- Pakistan women / West Indies women
- Dates: 8 – 14 November 2021
- Captains: Javeria Khan / Stafanie Taylor

One Day International series
- Results: West Indies women won the 3-match series 3–0
- Most runs: Muneeba Ali (103) / Deandra Dottin (170)
- Most wickets: Anam Amin (9) / Hayley Matthews (7)
- Player of the series: Hayley Matthews (WI)

= West Indies women's cricket team in Pakistan in 2021–22 =

International cricket tour

The West Indies women's cricket team played the Pakistan women's cricket team in November 2021. The tour consisted of three Women's One Day Internationals (WODIs), with both teams using the matches as practice ahead of the 2021 Women's Cricket World Cup Qualifier tournament in Zimbabwe. Following the tour, the West Indies men's team also toured Pakistan. On 3 November 2021, the West Indies team arrived in Pakistan, with more than 800 security staff assigned to safeguard the players.

Ahead of the series, six players in Pakistan's squad tested positive for COVID-19, but the Pakistan Cricket Board (PCB) confirmed they would have a squad ready for the opening match. As a result, captain Javeria Khan and Diana Baig were ruled out Pakistan's squad for the opening match. Sidra Nawaz was named as Pakistan's captain for the fixture.

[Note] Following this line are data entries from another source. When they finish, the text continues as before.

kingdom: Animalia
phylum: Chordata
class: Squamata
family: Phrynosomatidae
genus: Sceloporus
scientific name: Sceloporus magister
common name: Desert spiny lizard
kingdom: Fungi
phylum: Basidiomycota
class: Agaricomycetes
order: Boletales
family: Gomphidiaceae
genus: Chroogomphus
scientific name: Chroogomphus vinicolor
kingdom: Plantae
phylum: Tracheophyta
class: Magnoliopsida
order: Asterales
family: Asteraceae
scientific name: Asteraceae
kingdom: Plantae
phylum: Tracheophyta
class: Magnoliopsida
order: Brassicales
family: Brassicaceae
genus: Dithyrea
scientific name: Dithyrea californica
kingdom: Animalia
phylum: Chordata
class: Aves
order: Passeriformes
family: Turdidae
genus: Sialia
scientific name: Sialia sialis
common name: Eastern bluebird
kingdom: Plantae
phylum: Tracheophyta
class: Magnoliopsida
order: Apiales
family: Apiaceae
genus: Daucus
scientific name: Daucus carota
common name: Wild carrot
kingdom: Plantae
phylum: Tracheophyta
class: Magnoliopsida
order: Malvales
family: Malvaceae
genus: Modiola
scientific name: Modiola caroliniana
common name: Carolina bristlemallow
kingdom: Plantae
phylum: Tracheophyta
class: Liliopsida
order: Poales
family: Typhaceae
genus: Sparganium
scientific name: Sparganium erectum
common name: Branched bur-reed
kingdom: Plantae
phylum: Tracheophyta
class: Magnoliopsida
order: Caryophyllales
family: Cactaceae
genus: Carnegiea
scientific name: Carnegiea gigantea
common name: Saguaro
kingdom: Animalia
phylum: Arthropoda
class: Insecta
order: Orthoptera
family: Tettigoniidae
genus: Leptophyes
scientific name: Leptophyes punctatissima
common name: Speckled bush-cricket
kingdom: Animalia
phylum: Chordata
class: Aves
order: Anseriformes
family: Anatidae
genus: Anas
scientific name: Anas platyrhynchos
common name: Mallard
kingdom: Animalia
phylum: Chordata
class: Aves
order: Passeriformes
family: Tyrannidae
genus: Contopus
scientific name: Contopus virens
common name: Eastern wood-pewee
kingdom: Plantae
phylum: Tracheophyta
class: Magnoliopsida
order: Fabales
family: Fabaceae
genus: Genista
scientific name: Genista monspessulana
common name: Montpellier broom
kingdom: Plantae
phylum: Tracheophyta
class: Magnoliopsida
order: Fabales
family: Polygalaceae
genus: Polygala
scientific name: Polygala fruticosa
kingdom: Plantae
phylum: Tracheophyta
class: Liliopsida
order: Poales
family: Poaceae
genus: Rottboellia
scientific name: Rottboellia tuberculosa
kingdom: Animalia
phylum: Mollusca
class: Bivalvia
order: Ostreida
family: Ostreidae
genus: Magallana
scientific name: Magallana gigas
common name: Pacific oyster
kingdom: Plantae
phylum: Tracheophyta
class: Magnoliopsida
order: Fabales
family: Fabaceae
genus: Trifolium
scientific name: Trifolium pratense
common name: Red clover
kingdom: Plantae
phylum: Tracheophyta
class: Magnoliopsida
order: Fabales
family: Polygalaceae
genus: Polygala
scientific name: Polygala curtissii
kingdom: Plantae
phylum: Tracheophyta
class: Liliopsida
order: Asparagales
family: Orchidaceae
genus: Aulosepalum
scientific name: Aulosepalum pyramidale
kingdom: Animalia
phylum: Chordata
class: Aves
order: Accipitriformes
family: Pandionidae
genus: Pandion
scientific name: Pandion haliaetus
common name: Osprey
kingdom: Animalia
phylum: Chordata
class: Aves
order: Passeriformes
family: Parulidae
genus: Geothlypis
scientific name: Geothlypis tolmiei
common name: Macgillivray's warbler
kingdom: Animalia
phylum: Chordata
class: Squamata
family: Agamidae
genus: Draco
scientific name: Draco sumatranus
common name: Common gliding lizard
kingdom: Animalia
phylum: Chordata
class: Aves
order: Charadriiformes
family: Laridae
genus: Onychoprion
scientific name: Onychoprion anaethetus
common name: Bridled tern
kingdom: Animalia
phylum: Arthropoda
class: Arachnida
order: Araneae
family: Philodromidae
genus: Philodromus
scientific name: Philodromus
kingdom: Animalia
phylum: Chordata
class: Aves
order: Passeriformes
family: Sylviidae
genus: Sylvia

The West Indies won the opening match by 45 runs, with Deandra Dottin scoring a century. The West Indies won the second match by 37 runs to win the series with a match to play. The West Indies then won the third and final match by six wickets to win the series 3–0.

==Squads==

WODIs
| Pakistan | West Indies |
| Javeria Khan (c); Muneeba Ali; Anam Amin; Sidra Ameen; Aiman Anwer; Diana Baig; Nida Dar; Kainat Imtiaz; Sadia Iqbal; Iram Javed; Sidra Nawaz (wk); Aliya Riaz; Fatima Sana; Rameen Shamim; Omaima Sohail; Nashra Sandhu; Maham Tariq; Ayesha Zafar; | Stafanie Taylor (c); Anisa Mohammed (vc); Aaliyah Alleyne; Shemaine Campbelle; Shamilia Connell; Deandra Dottin; Sheneta Grimmond; Chinelle Henry; Qiana Joseph; Kycia Knight; Kyshona Knight; Hayley Matthews; Chedean Nation; Shakera Selman; Rashada Williams; |

Cherry-Ann Fraser, Shabika Gajnabi and Karishma Ramharack were all named as travelling reserves for the West Indies.